"Every sub, vendor, and supplier is as busy as they've ever been"
The demand for home improvement remained strong throughout 2021 amid supply chain constraints and lumber price inflation, according to experts at a Press conference hosted by the National Association of Home Builders (NAHB) Remodelers in Orlando.
Material shortages and lack of skilled labor have caused headaches for remodelers and homebuyers across the country, causing delays in remodeling projects. Lumber prices have also added to the problem – soaring 218% in the past five months to $1,238 per thousand board feet.
Read more: Lumber prices – what’s happening?
Despite these challenges, NAHB reported that remodelers’ sentiment continued to improve, with the NAHB/Royal Building Products Remodeling Market Index (RMI) staying well above the benchmark point of 50.
“Higher home equity and historically low-interest rates provided resources for homeowners to improve their existing homes, helping to support the high demand for remodeling projects,” said Paul Emrath, assistant vice president for surveys and housing policy research at NAHB. “Looking ahead, we expect to see continued growth in the remodeling market in 2022 and 2023, although not as strong as 2021.”

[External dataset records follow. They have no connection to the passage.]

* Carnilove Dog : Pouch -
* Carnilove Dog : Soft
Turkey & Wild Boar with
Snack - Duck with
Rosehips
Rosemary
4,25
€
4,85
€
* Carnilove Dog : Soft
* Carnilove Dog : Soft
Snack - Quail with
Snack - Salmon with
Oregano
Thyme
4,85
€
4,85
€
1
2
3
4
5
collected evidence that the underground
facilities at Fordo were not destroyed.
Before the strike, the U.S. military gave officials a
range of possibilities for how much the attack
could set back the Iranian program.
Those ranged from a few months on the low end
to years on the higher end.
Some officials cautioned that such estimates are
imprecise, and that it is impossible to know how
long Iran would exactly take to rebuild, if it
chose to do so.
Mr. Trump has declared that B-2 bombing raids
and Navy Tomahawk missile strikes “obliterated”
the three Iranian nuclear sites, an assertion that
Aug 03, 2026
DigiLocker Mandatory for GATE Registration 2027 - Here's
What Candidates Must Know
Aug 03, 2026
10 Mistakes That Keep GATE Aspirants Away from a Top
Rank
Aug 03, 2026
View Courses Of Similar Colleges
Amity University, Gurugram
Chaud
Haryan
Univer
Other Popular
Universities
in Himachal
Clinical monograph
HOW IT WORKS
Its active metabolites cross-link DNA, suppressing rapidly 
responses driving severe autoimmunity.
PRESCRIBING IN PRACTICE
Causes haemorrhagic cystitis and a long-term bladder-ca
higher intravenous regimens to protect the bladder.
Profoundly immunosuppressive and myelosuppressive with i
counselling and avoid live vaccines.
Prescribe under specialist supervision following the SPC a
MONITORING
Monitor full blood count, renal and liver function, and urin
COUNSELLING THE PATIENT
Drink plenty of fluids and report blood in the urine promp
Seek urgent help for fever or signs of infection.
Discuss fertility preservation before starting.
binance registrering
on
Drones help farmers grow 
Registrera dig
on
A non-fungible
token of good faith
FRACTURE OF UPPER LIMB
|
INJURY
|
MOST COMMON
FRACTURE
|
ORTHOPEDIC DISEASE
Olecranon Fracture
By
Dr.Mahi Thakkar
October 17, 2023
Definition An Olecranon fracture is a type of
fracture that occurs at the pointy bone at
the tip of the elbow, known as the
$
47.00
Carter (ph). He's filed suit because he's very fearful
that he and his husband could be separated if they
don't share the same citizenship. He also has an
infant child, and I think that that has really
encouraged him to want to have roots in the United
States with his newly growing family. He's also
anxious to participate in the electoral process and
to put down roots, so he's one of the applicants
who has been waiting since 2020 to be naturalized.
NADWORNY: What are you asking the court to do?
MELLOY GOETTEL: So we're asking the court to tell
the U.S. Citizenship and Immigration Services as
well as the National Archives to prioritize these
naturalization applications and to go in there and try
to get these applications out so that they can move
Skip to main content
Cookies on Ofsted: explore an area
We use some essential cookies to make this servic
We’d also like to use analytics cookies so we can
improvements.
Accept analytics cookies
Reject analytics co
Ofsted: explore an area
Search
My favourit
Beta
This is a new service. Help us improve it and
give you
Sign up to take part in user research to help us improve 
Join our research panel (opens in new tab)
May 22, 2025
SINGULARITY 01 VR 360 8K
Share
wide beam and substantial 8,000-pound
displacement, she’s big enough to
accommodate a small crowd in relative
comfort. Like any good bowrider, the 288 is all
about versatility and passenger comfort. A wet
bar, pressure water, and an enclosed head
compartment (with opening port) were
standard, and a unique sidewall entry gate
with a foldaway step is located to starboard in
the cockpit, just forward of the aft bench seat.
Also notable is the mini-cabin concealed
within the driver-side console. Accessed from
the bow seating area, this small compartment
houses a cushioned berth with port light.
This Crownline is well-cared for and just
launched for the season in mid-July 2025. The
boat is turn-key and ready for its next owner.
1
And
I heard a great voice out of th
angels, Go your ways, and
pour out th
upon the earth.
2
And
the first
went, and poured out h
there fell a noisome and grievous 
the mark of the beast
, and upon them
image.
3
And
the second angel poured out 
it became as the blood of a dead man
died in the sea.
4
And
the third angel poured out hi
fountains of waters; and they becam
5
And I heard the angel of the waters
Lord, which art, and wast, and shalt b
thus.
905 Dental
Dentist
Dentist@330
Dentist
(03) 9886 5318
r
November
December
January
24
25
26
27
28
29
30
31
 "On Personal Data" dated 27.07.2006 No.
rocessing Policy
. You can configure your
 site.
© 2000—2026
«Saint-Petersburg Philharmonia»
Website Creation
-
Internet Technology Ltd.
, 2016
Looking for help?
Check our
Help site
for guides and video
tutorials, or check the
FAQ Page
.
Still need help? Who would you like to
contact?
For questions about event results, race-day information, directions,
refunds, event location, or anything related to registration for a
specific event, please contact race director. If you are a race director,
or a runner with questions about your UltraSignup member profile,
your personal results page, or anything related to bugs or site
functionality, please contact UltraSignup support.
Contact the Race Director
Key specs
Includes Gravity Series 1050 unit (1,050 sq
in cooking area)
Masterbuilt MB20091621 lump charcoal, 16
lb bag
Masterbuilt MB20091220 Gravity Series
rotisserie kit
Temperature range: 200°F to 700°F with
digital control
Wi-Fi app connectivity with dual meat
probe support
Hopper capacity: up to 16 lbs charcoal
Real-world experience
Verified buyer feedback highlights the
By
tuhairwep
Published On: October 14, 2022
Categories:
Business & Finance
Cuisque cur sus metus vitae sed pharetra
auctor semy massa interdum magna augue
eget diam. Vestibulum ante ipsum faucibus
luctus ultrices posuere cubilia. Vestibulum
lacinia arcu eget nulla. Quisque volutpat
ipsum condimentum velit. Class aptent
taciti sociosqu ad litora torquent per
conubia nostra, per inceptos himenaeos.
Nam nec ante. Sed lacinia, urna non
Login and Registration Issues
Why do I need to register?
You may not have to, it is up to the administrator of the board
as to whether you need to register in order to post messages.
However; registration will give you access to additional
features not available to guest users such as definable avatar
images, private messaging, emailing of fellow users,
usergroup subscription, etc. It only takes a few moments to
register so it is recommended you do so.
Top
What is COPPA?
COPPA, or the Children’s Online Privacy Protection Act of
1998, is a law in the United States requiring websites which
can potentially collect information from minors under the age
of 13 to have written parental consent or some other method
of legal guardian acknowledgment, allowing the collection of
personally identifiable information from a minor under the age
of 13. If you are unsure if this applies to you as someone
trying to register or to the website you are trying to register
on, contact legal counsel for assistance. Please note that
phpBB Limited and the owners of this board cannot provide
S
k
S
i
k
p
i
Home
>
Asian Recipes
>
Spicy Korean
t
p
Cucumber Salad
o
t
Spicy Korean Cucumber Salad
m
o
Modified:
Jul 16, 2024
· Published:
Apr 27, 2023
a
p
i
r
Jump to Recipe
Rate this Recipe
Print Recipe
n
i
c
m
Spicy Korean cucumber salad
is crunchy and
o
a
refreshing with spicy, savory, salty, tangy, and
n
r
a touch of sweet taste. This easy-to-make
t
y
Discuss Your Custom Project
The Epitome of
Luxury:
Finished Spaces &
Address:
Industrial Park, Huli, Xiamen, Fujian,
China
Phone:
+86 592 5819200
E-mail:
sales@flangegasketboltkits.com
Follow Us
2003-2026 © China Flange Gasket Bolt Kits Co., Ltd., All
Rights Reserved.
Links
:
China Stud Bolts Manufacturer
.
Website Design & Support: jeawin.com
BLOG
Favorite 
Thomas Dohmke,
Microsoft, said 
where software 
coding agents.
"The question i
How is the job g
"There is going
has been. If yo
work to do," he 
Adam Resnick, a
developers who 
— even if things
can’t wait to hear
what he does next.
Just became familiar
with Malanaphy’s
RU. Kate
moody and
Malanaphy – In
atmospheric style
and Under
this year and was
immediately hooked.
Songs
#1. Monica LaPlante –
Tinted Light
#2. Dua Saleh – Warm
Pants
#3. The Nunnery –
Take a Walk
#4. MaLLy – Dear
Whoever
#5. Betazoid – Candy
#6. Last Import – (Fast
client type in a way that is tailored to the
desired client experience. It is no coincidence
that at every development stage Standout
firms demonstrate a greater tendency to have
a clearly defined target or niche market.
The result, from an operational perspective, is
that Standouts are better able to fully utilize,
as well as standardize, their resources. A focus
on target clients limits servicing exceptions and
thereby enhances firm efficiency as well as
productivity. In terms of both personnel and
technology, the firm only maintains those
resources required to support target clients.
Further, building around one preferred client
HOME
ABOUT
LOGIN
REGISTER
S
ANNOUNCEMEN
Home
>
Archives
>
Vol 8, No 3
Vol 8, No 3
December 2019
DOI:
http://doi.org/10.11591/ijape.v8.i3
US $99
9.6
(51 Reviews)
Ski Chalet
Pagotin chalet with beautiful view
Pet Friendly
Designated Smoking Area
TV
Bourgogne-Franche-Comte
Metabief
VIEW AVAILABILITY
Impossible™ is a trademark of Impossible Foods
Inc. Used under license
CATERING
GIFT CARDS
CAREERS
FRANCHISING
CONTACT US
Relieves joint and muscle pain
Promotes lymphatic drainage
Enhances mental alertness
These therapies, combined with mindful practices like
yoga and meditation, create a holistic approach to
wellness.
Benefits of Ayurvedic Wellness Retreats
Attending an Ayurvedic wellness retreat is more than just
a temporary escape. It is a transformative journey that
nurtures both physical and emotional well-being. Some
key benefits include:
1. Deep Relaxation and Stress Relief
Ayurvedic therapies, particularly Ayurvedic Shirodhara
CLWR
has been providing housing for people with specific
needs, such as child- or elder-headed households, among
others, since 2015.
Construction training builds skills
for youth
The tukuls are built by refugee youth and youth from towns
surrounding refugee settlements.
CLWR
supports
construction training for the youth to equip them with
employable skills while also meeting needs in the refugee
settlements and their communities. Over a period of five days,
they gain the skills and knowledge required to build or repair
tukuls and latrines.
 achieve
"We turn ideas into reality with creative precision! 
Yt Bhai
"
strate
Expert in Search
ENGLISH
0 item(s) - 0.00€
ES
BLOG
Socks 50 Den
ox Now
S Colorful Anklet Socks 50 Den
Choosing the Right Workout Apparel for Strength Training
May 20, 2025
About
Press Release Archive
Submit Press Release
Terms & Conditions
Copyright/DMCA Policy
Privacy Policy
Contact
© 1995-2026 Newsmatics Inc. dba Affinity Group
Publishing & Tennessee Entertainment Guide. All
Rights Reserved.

Steve Cunningham, 2021 NAHB Remodelers Chair, forecast that “outdoor spaces, home offices and flex spaces will continue in the years to come, and the next wave of projects will include multi-generational living.”
Read next: Fix-and-flip good option amid supply chain issues
Matthew Emmons, president of Emmons Construction in Jenks, Okla., expects the current labor shortage to ease this year. He said that he has seen “a steady flow of work” in all aspects of the industry.
“Every sub, vendor, and supplier is as busy as they’ve ever been,” Emmons said. “I think the concern moving forward is timing for completion and keeping quality at a premium during all the chaos of supply chain issues and labor shortages.”